Material for the task:
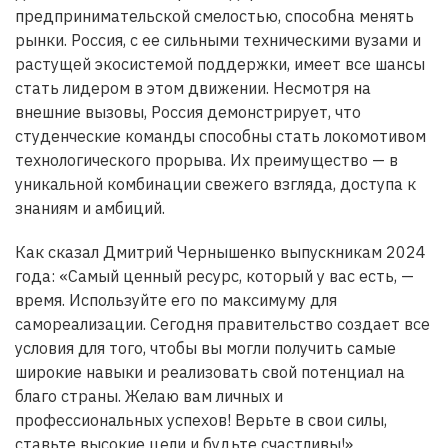
предпринимательской смелостью, способна менять
рынки. Россия, с ее сильными техническими вузами и
растущей экосистемой поддержки, имеет все шансы
стать лидером в этом движении. Несмотря на
внешние вызовы, Россия демонстрирует, что
студенческие команды способны стать локомотивом
технологического прорыва. Их преимущество — в
уникальной комбинации свежего взгляда, доступа к
знаниям и амбиций.
Как сказал Дмитрий Чернышенко выпускникам 2024
года: «Самый ценный ресурс, который у вас есть, —
время. Используйте его по максимуму для
самореализации. Сегодня правительство создает все
условия для того, чтобы вы могли получить самые
широкие навыки и реализовать свой потенциал на
благо страны. Желаю вам личных и
профессиональных успехов! Верьте в свои силы,
ставьте высокие цели и будьте счастливы!»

What the task requires:
Return the lines of the entries above, unchanged, beginning at the start of the entries and continuing through the line containing "условия для того, чтобы". Omit the pictures from your answer.

Finished task:
предпринимательской смелостью, способна менять
рынки. Россия, с ее сильными техническими вузами и
растущей экосистемой поддержки, имеет все шансы
стать лидером в этом движении. Несмотря на
внешние вызовы, Россия демонстрирует, что
студенческие команды способны стать локомотивом
технологического прорыва. Их преимущество — в
уникальной комбинации свежего взгляда, доступа к
знаниям и амбиций.
Как сказал Дмитрий Чернышенко выпускникам 2024
года: «Самый ценный ресурс, который у вас есть, —
время. Используйте его по максимуму для
самореализации. Сегодня правительство создает все
условия для того, чтобы вы могли получить самые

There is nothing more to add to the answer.